Lo que me pareció más curioso fue la serie de cuadros que me mostró. Todos representaban el mismo río, serpenteando entre árboles bajo diferentes luces y estaciones. Un cuadro en particular me atrapó: el río parecía fluir hacia mí desde el lienzo, casi tangible. Me perdí en su corriente pintada, como si me llamara a sumergirme en sus aguas.
—Este lugar tiene algo especial para ti, ¿verdad? —le pregunté, intrigado.
—Sí, es muy especial. Siempre encuentro algo nuevo aquí, incluso cuando pinto lo mismo —respondió ella, con una mirada profunda—. Mañana, debes seguir el río. Te protegerá y te llevará al final de tu camino.
Después de la cena, me condujo a una pequeña habitación. La cama era sencilla, pero acogedora, con una ventana que daba al bosque. Me tumbé, agotado, y cerré los ojos, dispuesto a dormir, pero el silencio de la noche parecía demasiado profundo, demasiado denso. No estaba seguro de si realmente había llegado a dormirme cuando, de repente, la puerta se abrió lentamente.

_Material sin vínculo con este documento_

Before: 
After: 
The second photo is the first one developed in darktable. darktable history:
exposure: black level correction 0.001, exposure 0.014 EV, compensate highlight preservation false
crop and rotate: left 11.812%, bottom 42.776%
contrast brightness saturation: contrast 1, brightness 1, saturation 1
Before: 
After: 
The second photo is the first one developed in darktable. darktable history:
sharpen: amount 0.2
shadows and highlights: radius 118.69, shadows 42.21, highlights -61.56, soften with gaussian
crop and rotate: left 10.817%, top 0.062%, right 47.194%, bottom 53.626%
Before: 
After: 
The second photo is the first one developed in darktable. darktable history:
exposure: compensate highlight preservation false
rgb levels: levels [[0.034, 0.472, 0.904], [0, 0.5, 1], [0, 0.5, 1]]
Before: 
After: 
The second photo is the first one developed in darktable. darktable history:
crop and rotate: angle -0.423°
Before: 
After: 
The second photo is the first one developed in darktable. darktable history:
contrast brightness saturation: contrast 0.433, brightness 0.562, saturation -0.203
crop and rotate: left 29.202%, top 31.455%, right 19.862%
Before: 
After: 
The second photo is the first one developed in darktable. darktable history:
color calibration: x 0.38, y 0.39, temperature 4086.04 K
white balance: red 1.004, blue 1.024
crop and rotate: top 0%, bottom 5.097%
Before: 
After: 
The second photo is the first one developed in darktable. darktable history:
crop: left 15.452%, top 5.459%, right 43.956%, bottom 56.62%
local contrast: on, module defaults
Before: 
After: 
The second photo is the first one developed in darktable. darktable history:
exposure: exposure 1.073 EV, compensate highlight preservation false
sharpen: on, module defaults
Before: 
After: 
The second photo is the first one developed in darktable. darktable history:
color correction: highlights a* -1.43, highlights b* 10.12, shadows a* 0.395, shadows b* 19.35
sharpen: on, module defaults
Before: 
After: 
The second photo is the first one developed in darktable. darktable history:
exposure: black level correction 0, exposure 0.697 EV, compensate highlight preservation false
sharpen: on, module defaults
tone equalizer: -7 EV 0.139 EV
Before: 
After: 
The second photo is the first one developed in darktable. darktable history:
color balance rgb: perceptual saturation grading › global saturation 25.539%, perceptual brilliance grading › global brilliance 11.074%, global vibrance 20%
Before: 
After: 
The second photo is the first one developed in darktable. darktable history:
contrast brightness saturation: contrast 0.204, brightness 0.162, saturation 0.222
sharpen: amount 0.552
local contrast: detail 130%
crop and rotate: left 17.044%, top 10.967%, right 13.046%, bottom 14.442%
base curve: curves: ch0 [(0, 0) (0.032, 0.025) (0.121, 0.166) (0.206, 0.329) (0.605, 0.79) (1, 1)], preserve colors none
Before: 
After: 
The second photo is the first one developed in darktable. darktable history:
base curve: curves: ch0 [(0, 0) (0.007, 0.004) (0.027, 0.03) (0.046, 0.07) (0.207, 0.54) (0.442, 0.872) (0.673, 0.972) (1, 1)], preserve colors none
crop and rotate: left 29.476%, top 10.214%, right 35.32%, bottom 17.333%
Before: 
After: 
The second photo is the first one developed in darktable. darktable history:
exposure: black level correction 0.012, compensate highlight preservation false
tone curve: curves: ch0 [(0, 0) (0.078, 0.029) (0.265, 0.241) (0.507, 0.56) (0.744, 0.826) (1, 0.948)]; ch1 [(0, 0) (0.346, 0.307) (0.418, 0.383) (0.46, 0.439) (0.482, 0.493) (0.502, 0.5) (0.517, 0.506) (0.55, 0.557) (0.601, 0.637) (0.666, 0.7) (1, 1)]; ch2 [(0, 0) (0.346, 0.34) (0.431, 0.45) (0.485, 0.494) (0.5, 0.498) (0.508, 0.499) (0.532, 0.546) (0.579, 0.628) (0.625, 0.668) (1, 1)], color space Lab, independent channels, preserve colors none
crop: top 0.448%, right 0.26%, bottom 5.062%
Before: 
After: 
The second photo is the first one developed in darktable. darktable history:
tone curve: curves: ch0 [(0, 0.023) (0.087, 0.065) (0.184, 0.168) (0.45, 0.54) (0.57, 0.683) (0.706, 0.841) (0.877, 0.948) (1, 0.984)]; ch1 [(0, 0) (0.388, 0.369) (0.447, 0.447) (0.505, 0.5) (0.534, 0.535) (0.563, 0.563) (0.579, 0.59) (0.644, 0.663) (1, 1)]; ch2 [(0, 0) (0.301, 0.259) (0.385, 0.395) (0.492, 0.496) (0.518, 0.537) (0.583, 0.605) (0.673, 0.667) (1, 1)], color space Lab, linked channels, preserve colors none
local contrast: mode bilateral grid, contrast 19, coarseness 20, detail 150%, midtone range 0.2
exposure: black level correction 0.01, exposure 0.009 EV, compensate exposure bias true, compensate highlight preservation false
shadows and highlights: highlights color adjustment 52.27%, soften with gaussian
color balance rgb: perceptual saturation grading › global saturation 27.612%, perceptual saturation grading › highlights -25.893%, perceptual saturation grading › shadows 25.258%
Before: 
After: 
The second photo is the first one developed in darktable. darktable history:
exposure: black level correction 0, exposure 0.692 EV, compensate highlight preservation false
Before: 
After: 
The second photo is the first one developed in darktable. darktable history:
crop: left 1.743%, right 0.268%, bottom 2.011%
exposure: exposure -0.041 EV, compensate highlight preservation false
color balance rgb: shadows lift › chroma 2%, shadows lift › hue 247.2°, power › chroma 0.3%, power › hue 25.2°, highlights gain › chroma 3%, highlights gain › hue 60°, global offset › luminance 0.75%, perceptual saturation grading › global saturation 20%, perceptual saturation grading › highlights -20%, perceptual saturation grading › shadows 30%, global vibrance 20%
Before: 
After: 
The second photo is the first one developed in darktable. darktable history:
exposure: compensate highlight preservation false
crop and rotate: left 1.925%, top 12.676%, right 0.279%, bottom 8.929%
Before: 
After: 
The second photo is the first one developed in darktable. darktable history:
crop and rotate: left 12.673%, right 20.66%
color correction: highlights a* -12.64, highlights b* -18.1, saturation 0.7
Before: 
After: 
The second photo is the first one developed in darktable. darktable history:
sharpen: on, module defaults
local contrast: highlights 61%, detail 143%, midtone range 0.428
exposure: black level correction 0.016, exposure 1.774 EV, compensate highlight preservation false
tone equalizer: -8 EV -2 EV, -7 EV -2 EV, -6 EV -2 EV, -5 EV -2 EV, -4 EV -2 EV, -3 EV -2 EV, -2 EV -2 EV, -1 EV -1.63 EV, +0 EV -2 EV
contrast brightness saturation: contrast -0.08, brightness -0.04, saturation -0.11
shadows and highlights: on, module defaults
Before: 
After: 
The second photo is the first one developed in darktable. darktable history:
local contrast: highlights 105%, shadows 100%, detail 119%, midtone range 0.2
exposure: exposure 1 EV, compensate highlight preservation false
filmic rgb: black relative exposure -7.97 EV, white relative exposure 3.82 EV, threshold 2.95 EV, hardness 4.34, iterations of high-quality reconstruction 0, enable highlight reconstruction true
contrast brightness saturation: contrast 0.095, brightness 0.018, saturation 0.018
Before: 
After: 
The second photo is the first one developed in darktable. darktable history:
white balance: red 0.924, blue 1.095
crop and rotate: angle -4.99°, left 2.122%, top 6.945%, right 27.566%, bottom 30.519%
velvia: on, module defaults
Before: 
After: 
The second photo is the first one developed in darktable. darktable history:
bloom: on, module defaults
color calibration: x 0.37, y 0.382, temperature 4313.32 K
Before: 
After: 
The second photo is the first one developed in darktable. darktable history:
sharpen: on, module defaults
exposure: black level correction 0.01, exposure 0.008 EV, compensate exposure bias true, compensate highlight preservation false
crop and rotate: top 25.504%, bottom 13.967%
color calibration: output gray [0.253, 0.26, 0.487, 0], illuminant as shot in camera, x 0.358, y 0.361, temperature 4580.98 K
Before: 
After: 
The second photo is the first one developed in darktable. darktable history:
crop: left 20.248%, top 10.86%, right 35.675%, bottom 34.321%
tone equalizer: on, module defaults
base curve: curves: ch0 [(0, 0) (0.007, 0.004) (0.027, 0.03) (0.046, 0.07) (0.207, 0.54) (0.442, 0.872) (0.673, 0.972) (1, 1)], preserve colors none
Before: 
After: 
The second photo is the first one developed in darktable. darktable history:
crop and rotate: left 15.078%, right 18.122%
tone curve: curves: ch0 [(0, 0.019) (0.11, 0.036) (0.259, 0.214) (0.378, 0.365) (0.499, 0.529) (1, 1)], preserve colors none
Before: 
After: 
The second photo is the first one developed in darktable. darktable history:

La chica, con su vestido blanco, entró en la habitación. Esta vez, su mirada era diferente, más intensa, casi hipnótica. Se acercó a mí sin decir una palabra, y lo que ocurrió después fue un torbellino de sensaciones. Su tacto, su aliento cálido, la cercanía de su cuerpo… todo parecía increíblemente real. Mi mente se perdía en un sueño de pasión desenfrenada, pero, justo cuando parecía que todo culminaba, un destello de terror se abrió paso entre la fantasía.
Un lobo apareció en la ventana, con ojos brillantes y una sonrisa depredadora que mostraba colmillos afilados. La saliva goteaba de su boca, y de repente, en un movimiento rápido, rompió la ventana y se lanzó hacia mí. Grité, presa del pánico, y en ese momento me desperté.
El sol ya comenzaba a filtrarse por la ventana. Me incorporé de golpe, con el corazón latiendo con fuerza. Miré alrededor, desorientado, pero todo estaba en silencio. No había lobo, ni ventana rota. La noche anterior había sido tan vívida que me costaba creer que solo había sido un sueño.
Me levanté rápidamente, pero cuando salí de la habitación, algo no cuadraba. La casa estaba completamente vacía. Los cuadros, la mesa con la cena, incluso la chica... todo había desaparecido. Las paredes desnudas y el frío en el aire me envolvieron con una sensación de abandono.
Un escalofrío me recorrió la espalda. Algo no estaba bien. Recogí mis cosas apresuradamente y salí corriendo de la casa. Mientras me alejaba, el misterio de lo que había vivido la noche anterior seguía dándome vueltas en la cabeza. ¿Había sido real? ¿Había sido solo un sueño? Y, sobre todo, ¿quién era realmente esa chica del vestido blanco?